**Stated exercise A**
Identify every line in the records below that contains the string "highlights" and copy each of those lines.

**Excerpted text**
::::::::::
I’ve been using Firefox as my main browser for a while now, and I can heartily recommend it. You should try it (and maybe talk to your relatives about it at Christmas). At this point, which browser you use no longer feels like it’s just about personal choice—it feels part of something bigger; it’s about the shape of the web we want.

Jeffrey wrote that browser diversity starts with us:

The health of Firefox is critical now that Chromium will be the web’s de facto rendering engine.

Even if you love Chrome, adore Gmail, and live in Google Docs or Analytics, no single company, let alone a user-tracking advertising giant, should control the internet.

Andy Bell also writes about browser diversity:

I’ll say it bluntly: we must support Firefox. We can’t, as a community allow this browser engine monopoly. We must use Firefox as our main dev browsers; we must encourage our friends and families to use it, too.
::::::::::
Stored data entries
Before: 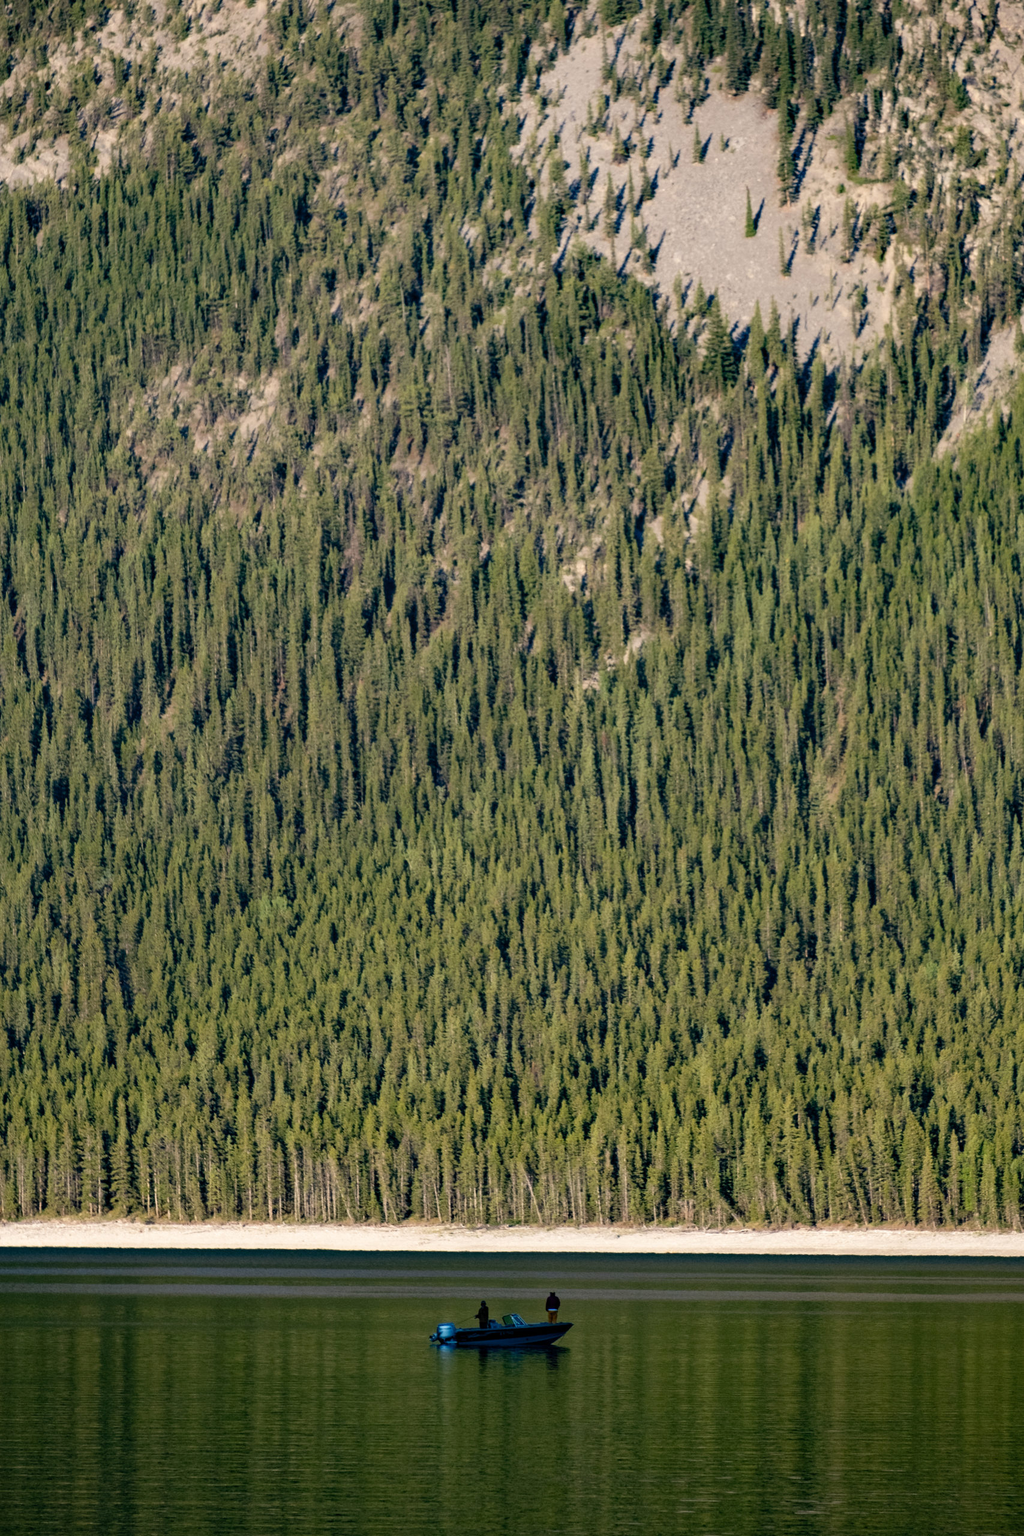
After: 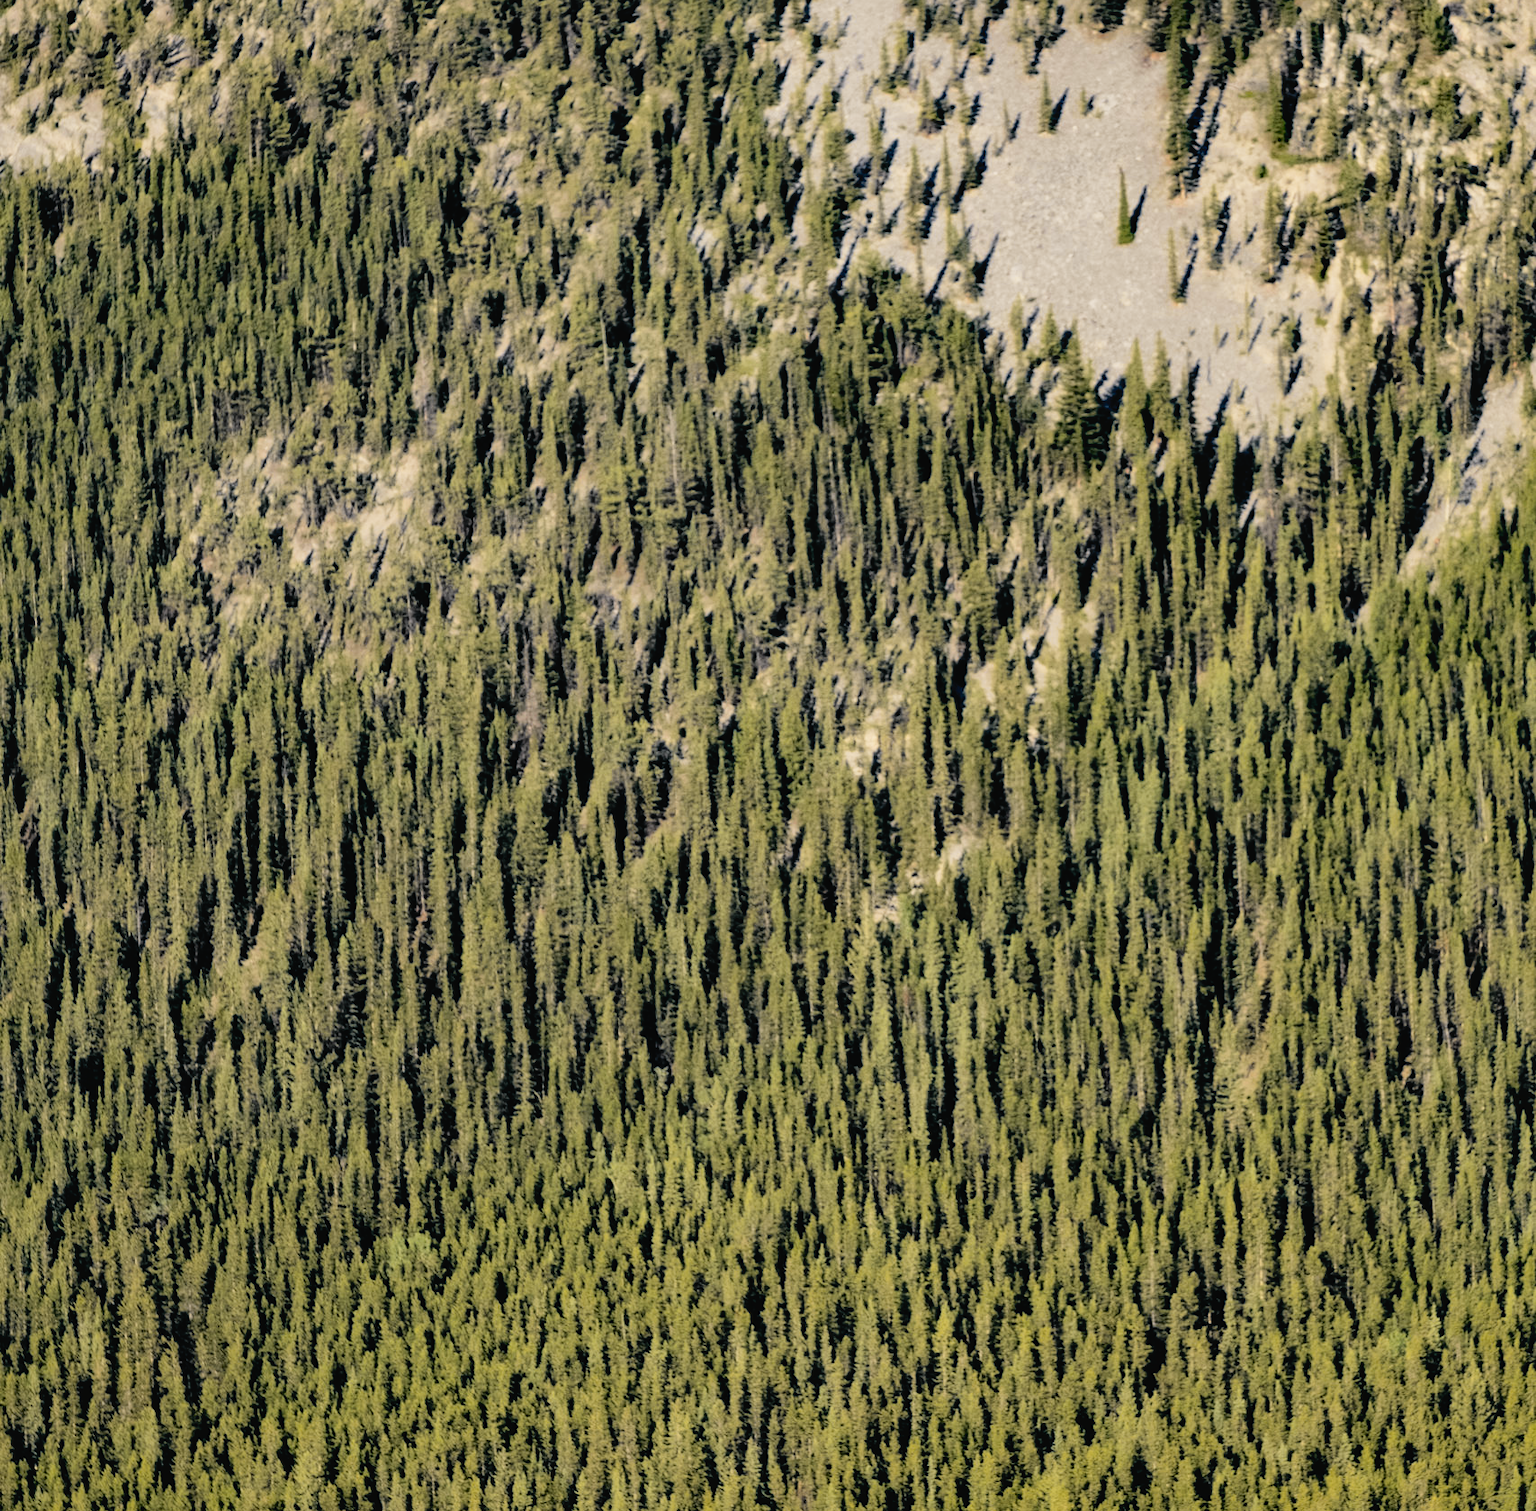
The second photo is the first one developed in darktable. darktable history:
tone curve: curves: ch0 [(0, 0.013) (0.129, 0.1) (0.327, 0.382) (0.489, 0.573) (0.66, 0.748) (0.858, 0.926) (1, 0.977)]; ch1 [(0, 0) (0.353, 0.344) (0.45, 0.46) (0.498, 0.498) (0.521, 0.512) (0.563, 0.559) (0.592, 0.585) (0.647, 0.68) (1, 1)]; ch2 [(0, 0) (0.333, 0.346) (0.375, 0.375) (0.427, 0.44) (0.476, 0.492) (0.511, 0.508) (0.528, 0.533) (0.579, 0.61) (0.612, 0.644) (0.66, 0.715) (1, 1)], color space Lab, independent channels, preserve colors none
filmic rgb: black relative exposure -5 EV, white relative exposure 3.5 EV, hardness 3.19, contrast 1.3, highlights saturation mix -50%
crop and rotate: top 4.848%, bottom 29.503%
shadows and highlights: on, module defaults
::::::::::
**Stated exercise B**
Reproduce word for word the part of the Firefox text above, starting at "Jeffrey wrote that" and ending at "to use it, too.".

**Exercise response A**
filmic rgb: black relative exposure -5 EV, white relative exposure 3.5 EV, hardness 3.19, contrast 1.3, highlights saturation mix -50%
shadows and highlights: on, module defaults

**Exercise response B**
Jeffrey wrote that browser diversity starts with us:

The health of Firefox is critical now that Chromium will be the web’s de facto rendering engine.

Even if you love Chrome, adore Gmail, and live in Google Docs or Analytics, no single company, let alone a user-tracking advertising giant, should control the internet.

Andy Bell also writes about browser diversity:

I’ll say it bluntly: we must support Firefox. We can’t, as a community allow this browser engine monopoly. We must use Firefox as our main dev browsers; we must encourage our friends and families to use it, too.